● **TEXTE CHOISI**:
• • • •

” Une bonne situation n’est pas la panacée “

Kristof Vanfleteren et Davy Demuynck © jonas Lampens

La situation ne fait pas tout dans l’immobilier, assurent Davy Demuynck et Kristof Vanfleteren, les deux CEO de ION. Les Ouest-Flandriens jettent un regard décalé sur leur secteur d’activité. ” Même dans une petite ville comme Furnes, une typologie résidentielle innovante est possible “, assurent-ils.

La société de promotion immobilière ouest-flandrienne ION a connu un succès fulgurant. Créée par deux jeunes entrepreneurs en 2011, ION compte déjà 91 employés. La société totalise pas moins d’une soixantaine de projets en cours, d’une valeur de 1,4 milliard d’euros. Elle a déjà déménagé trois fois en neuf ans. Mais malgré son expansion hors Flandre-Occidentale, ION reste fidèle à Waregem où est installé son QG.

L’entreprise a été fondée par Davy Demuynck et Kristof Vanfleteren avec l’appui financier de Paul Thiers (ex-Unilin, Pentahold) et Jan Ruysschaert (CEO du spécialiste en produits orthopédiques Vigo Group), sorti du capital en 2016. Les deux fondateurs, qui entendent poursuivre leur croissance fulgurante, ont levé 123 millions d’euros via un fonds de développement auprès d’entrepreneurs, d’investisseurs familiaux et institutionnels.

TRENDS-TENDANCES. Dans le communiqué de presse présentant le fonds de développement, vous expliquez que les fonds levés serviront prioritairement à renforcer la position d’ION à Bruxelles, dans le Brabant wallon et flamand, à Anvers et dans le Limbourg. La Flandre-Occidentale ne figure pas sur la liste…

DAVY DEMUYNCK. Nous sommes solidement implantés en Flandre-Occidentale où nous développons une trentaine de projets. A Anvers, nous ne sommes encore qu’un acteur de seconde zone. Or, si on compare le potentiel du marché anversois à celui de la Flandre-Occidentale (non compte tenu de la côte, un marché à la dynamique particulière), Anvers offre sans conteste un potentiel de croissance plus important, ne fût-ce qu’en termes de démographie. Le but est de pérenniser notre croissance dans les prochaines années. Nous ne nous désintéressons pas de la Flandre-Occidentale, certainement pas, mais nous avons l’intention de renforcer nos activités dans les autres provinces.

On a souvent recours aux éléments préfabriqués. Une façon de travailler plus rapide et meilleur marché, sans pour autant rogner sur la qualité. ” David Demuynck

KRISTOF VANFLETEREN. Le communiqué témoigne de notre intérêt pour les projets dans les autres provinces. Nous sommes un acteur de premier plan connu en Flandre-Occidentale. Nous y serons toujours aussi actifs mais l’importance de cette province dans notre portefeuille global sera réduite. En Flandre-Occidentale, nous nous concentrerons principalement sur les grandes villes et communes.

A Bruges et Ostende, deux des plus grandes villes de Flandre-Occidentale, les dernières élections communales ont entraîné des glissements de pouvoir. Y a-t-il du changement dans l’air ?

• • • •

[Une série d'enregistrements]

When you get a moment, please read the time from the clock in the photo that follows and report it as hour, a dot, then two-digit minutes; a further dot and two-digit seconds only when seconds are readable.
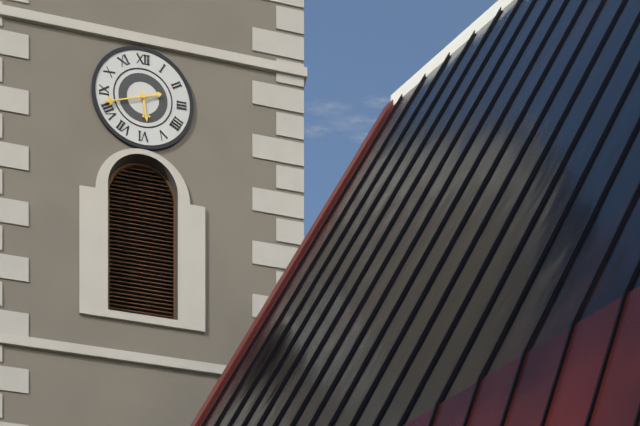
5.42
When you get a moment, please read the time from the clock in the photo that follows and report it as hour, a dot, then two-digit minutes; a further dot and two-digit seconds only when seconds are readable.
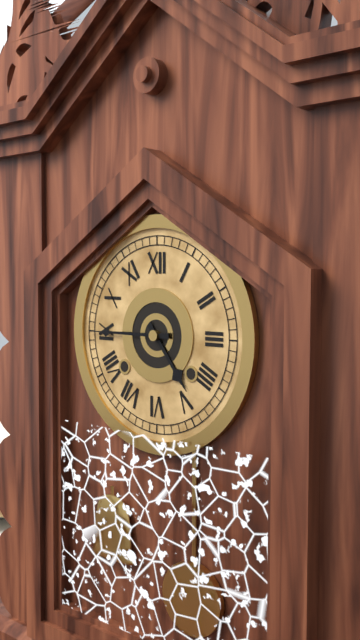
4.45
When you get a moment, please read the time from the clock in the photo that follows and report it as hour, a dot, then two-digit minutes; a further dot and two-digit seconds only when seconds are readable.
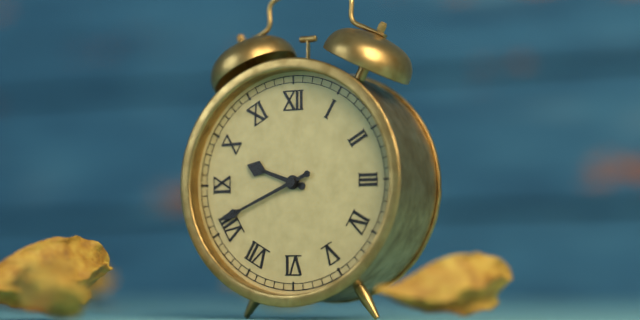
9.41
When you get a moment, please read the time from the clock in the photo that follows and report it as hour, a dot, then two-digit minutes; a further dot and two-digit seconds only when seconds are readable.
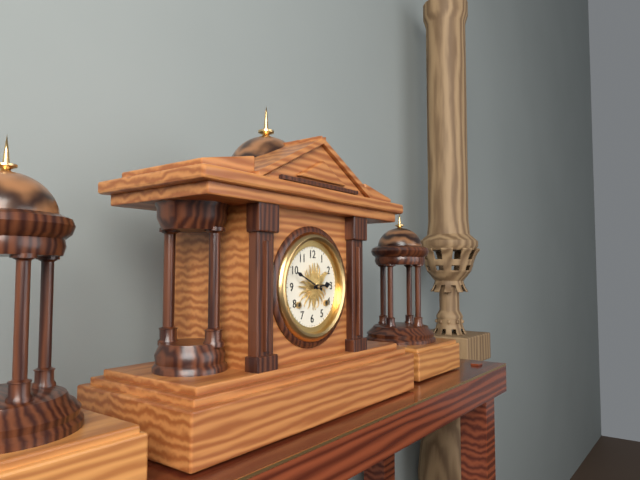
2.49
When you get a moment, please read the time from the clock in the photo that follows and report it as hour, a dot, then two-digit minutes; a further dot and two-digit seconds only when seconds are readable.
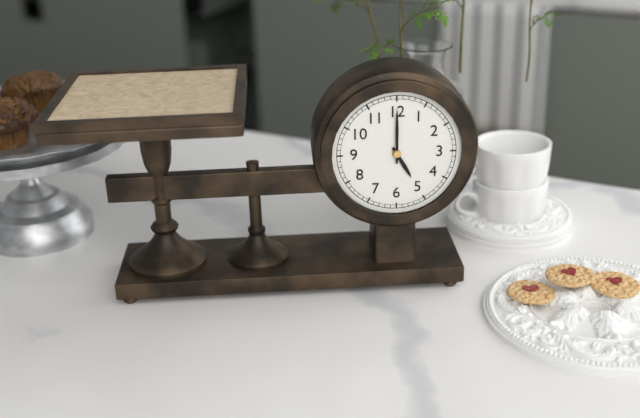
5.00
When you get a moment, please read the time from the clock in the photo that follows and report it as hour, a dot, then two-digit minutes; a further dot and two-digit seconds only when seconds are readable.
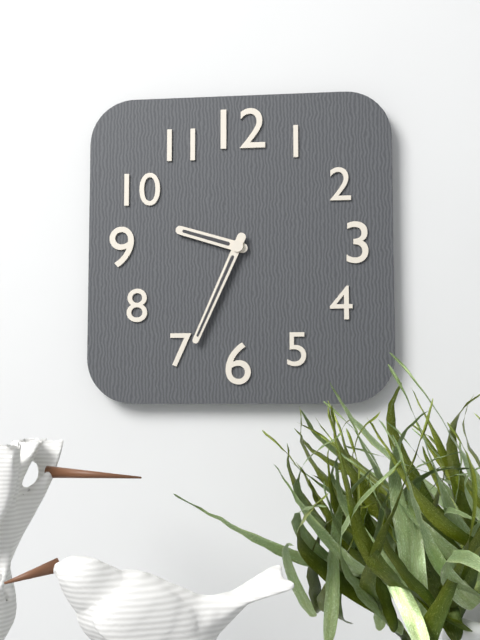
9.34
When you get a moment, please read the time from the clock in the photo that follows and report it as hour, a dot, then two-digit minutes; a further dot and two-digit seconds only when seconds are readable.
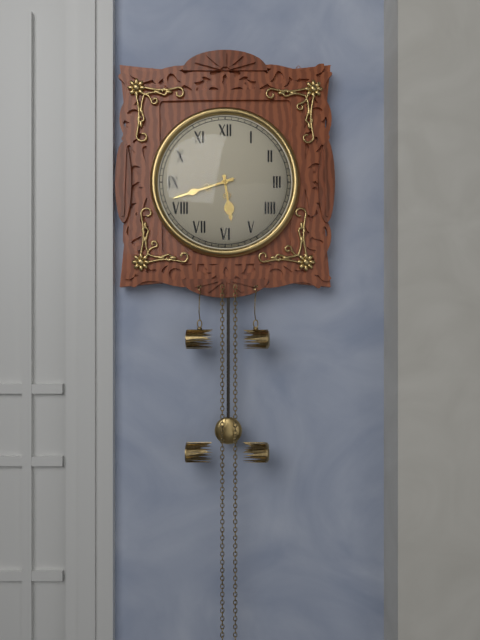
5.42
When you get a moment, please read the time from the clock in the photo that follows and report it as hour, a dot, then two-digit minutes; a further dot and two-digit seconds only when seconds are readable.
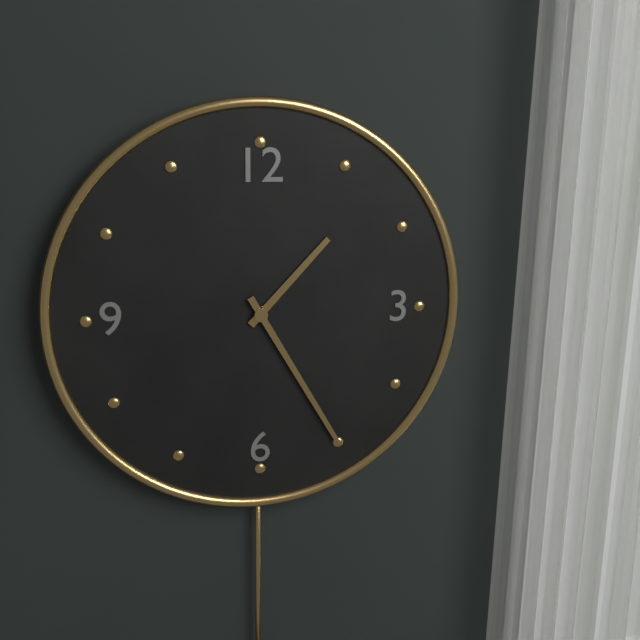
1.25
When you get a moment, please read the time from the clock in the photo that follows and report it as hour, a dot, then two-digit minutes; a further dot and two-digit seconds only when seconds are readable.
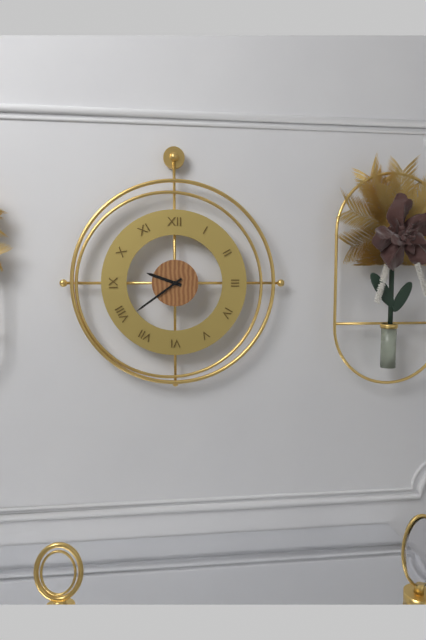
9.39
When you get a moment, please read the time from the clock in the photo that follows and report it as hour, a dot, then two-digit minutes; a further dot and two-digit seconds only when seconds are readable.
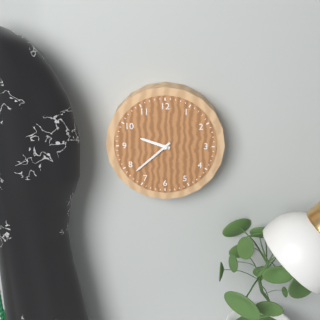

• • • •

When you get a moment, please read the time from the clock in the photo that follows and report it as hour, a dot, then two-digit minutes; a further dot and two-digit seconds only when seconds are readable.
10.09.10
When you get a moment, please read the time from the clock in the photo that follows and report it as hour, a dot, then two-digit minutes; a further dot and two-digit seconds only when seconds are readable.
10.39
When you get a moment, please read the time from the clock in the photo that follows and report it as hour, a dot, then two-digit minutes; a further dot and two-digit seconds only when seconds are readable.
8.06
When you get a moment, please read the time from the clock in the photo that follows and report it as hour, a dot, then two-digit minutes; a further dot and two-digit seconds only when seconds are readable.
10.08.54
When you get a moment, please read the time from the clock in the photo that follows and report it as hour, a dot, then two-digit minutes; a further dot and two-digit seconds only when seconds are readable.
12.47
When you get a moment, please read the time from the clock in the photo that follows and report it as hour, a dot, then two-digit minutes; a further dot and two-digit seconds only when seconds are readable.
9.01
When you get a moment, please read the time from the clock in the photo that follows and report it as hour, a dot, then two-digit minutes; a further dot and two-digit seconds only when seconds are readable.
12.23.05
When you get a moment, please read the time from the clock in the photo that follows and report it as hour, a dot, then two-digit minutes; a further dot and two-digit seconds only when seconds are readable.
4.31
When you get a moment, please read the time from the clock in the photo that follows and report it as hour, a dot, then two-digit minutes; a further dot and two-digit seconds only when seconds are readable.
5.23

• • • •

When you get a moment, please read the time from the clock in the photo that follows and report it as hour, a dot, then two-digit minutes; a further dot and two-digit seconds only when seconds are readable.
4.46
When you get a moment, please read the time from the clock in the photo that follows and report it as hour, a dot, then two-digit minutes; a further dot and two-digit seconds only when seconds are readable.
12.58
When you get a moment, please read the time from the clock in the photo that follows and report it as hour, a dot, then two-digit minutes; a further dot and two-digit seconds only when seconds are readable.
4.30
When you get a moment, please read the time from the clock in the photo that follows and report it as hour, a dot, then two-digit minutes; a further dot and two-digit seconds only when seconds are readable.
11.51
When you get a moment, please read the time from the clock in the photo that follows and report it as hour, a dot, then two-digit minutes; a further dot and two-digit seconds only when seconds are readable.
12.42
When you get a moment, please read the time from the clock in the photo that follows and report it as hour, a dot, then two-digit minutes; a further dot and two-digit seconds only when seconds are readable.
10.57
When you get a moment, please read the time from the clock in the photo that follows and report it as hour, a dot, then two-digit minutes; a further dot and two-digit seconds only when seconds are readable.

• • • •

● **EXERCICE**: Rédigez la suite de l'entretien avec les deux CEO d'ION en reprenant juste après sa dernière phrase. Les enregistrements n'ont aucun rôle dans cet exercice.

● **RÉPONSE CI-DESSOUS**:
D.D. Nous développons des projets dans les deux villes, business as usual pour nous. Nous entretenons d’aussi bons rapports avec la nouvelle équipe qu’avec la précédente. La couleur politique de l’administration n’est pas déterminante en matière de développement urbain. Qui plus est, les projets de qualité sont toujours bien accueillis. Nous privilégions l’architecture et la durabilité, deux aspects importants qui permettent de se démarquer auprès des administrations communales.

K.V. Les deux villes offrent de nombreux attraits. Ostende projette de nombreux développements d’envergure. C’est pourquoi nous cherchons donc à nous distinguer, là tout particulièrement. Nous sommes sur le point de démarrer un projet d’habitations unifamiliales dans la cité balnéaire car on construit quantité d’appartements à Ostende mais la demande d’habitations avec terrain à prix abordable reste forte, une demande que nous voulons satisfaire.

Le logement à prix abordable est en quelque sorte le graal du secteur immobilier. Avez-vous trouvé la formule magique ?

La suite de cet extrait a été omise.